Surviving through a marriage separation does not happen overnight. After separation, you might consider reuniting with your spouse after carrying out a personal analysis of why you would want your ex-husband or ex-wife back. If spouses cannot become honest and open about important issues in the relationship, it will cause long term effects. It is advisable to use a marriage counselor to help you with the reuniting process. Seek wisdom and counsel from couples who have been through the same situation and overcame the hardship. Always remember honesty is the main virtue of applying when reconciling. Be an open book, and you will get positive results.
Steps of reuniting after separation
Take time and think about your Relationship
Did you have an open conversation to talk about the reason for separation? Did your spouse get to know why the relationship did not work?
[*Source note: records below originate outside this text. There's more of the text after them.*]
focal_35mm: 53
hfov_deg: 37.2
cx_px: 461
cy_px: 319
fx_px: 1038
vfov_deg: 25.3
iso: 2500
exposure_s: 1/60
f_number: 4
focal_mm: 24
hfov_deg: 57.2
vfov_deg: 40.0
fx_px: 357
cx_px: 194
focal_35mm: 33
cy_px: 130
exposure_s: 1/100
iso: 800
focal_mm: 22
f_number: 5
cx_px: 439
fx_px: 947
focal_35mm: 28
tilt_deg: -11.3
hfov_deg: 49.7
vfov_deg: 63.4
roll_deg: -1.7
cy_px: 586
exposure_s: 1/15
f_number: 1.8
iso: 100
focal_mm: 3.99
If no, create time and the environment that you can both discuss and have an honest conversation. If you are the cheating spouse, be willing to answer any question asked. For the spouse who was cheated, be open about your feelings.
Find out if there are any changes that took place after you separated. If there are any changes, share them and know how they can help you get back together or will they make you separate more. After separation, couples might decide to start seeing other people and start new relationships. If there is any relationship going on, make sure to tell your partner at the early stages of reconciliation. Upon agreement, you can both chose to end the other relationships and focus on rebuilding your marriage.
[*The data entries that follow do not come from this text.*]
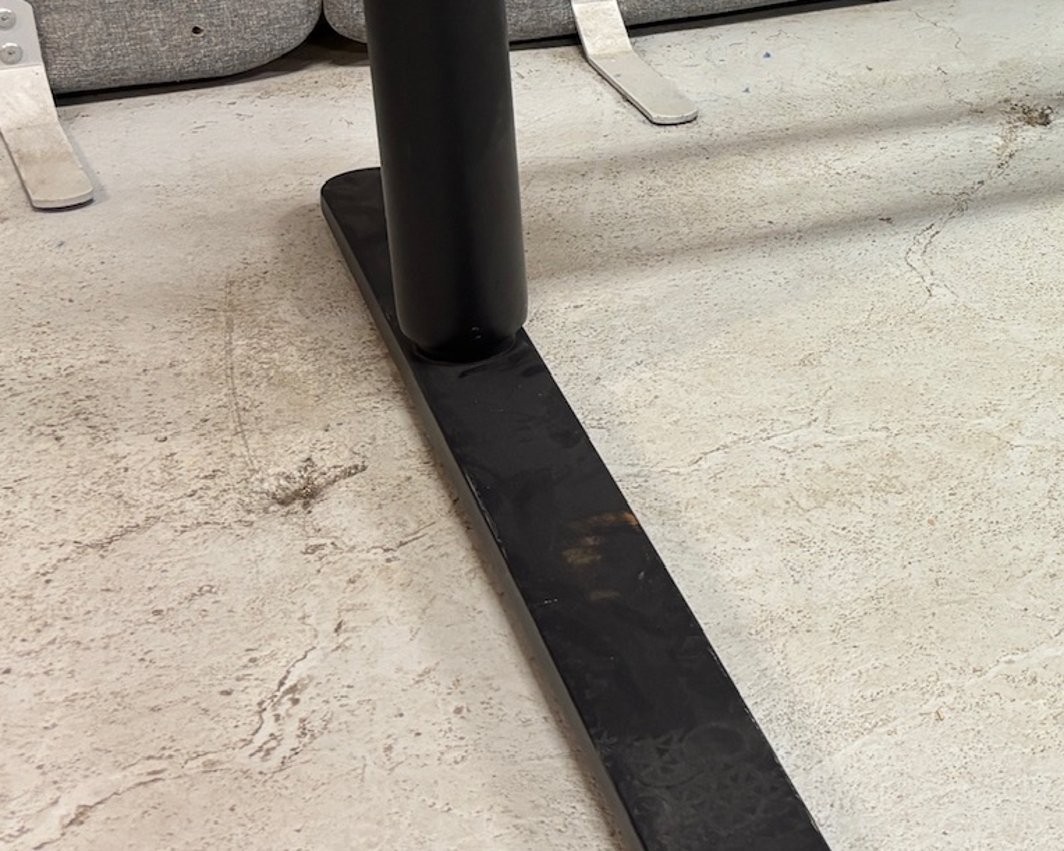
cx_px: 1245
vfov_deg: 22.3
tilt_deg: -26.6
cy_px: 235
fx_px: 2141
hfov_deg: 25.3
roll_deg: -5.6
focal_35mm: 68
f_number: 1.6
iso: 125
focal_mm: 5.96
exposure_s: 1/50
Are there any possible decisions that can affect your marriage in the future after reuniting? If you separated for long, does your spouse get children with another partner? How will you plan about the parenting to make sure that it does not harm your marriage? These questions will help you analyze the situation and know what you want from the marriage. If you feel that your expectations will not be met, it is good not to reunite.
Accept your Mistakes
Both of you have you to accept that you made mistakes that contributed to the separation. Be willing to say sorry and to ask forgiveness from each other. Trust, forgiveness, and openness are core ingredients in making reconciliation process effective. Your marriage can be saved from the infidelity of both partners are willing to work together.
Accept new Changes
You should know that the relationship cannot go back to where it was. There have to be simple changes that both need to adjust. If the marriage goes back to where it was, it may lead to the same problems. Desired changes could be an exchange of passwords, updating each other on daily progress, and having a date night where you will talk about life plans and have fun together. You could even subscribe to new interests like couple dancing or gym membership. Changes are inevitable and will help your marriage survive the hard rock.
Appreciate your Spouse
Any effort you notice from your spouse you should appreciate them. You should also make an effort in making the relationship better. Be willing to share what you feel about your partner and be open. If you have the desire to make the relationship work, it will work. The success of the relationship is determined by the mutual effort.
Take Time
It is not automatic that the relationship will automatically meet your demands. Give each other space and time to think about reconciliation. Every partner needs to know why they need to give the marriage a second chance. Recognize your fault and work on improving them. Give your all in the relationship. Do not force your partner to reunite with you if they do not want. It is not automatic that your spouse will want to give a second chance.
Do not involve your Children until you are sure about the Reconciliation
Do not give your children hope about reuniting with the other parent. Keep them out of the loop until you are sure about your decision. Making children happy only to end up not reuniting will hurt them. If you had taken the court custody, consider lifting it up so that your spouse can freely interact with the parents. A happy reunion will involve both parties and children.
Giving all to reuniting after separation may not work as you wished for. Be ready to head into a different direction if it does not work out. Life does not end at separation and divorce; there is more for you to enjoy.